## Requirement
For every line in the records below that contains the word "Brest", add one to a count, and report only that count.

━━━━━ Supplied entries

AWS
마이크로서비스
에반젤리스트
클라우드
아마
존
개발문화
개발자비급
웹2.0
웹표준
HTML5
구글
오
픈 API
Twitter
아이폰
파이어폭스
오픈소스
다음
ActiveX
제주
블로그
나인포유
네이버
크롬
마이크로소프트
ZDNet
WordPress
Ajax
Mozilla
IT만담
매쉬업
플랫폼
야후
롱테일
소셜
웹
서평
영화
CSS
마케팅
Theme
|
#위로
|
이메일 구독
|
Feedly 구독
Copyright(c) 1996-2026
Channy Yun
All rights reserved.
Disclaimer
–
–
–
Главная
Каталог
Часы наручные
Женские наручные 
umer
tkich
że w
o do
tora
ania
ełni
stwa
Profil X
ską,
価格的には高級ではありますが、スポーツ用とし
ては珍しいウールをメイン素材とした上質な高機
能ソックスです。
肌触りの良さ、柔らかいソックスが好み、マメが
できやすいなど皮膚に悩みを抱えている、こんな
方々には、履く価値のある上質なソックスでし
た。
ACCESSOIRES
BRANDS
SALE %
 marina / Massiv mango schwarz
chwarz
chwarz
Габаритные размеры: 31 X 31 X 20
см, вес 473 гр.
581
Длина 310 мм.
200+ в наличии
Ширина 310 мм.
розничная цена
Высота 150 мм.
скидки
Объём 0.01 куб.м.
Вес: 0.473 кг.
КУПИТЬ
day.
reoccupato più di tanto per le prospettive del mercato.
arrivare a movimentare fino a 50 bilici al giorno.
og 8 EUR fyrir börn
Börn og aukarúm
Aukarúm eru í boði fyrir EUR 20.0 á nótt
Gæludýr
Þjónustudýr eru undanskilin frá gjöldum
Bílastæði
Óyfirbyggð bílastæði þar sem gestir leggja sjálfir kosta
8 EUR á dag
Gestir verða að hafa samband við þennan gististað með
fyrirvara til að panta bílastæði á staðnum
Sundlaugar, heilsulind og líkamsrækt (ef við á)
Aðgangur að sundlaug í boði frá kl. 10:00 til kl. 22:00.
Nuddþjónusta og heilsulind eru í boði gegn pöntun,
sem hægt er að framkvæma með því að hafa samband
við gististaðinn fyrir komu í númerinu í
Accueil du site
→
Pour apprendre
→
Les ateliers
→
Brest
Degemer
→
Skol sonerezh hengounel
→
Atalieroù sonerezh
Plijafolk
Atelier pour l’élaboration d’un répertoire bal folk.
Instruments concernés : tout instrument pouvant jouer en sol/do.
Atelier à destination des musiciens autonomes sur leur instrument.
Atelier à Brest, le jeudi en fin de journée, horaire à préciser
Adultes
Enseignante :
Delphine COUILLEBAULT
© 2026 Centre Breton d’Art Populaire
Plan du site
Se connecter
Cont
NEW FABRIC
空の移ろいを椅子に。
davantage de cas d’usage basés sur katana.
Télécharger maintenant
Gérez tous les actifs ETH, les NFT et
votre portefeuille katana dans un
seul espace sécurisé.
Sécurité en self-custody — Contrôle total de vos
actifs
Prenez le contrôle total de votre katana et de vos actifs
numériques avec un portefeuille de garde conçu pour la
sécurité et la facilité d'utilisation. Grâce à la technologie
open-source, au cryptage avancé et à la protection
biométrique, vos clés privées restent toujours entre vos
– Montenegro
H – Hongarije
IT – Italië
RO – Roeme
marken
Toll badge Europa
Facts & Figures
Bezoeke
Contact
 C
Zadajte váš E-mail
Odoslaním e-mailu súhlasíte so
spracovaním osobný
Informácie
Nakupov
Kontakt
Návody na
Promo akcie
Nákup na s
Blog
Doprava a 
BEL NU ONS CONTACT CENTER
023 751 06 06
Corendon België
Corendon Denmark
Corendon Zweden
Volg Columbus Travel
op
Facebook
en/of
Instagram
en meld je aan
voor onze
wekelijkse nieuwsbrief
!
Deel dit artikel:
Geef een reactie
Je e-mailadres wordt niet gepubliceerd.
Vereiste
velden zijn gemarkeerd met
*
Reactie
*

━━━━━━━━━━

## Task result
2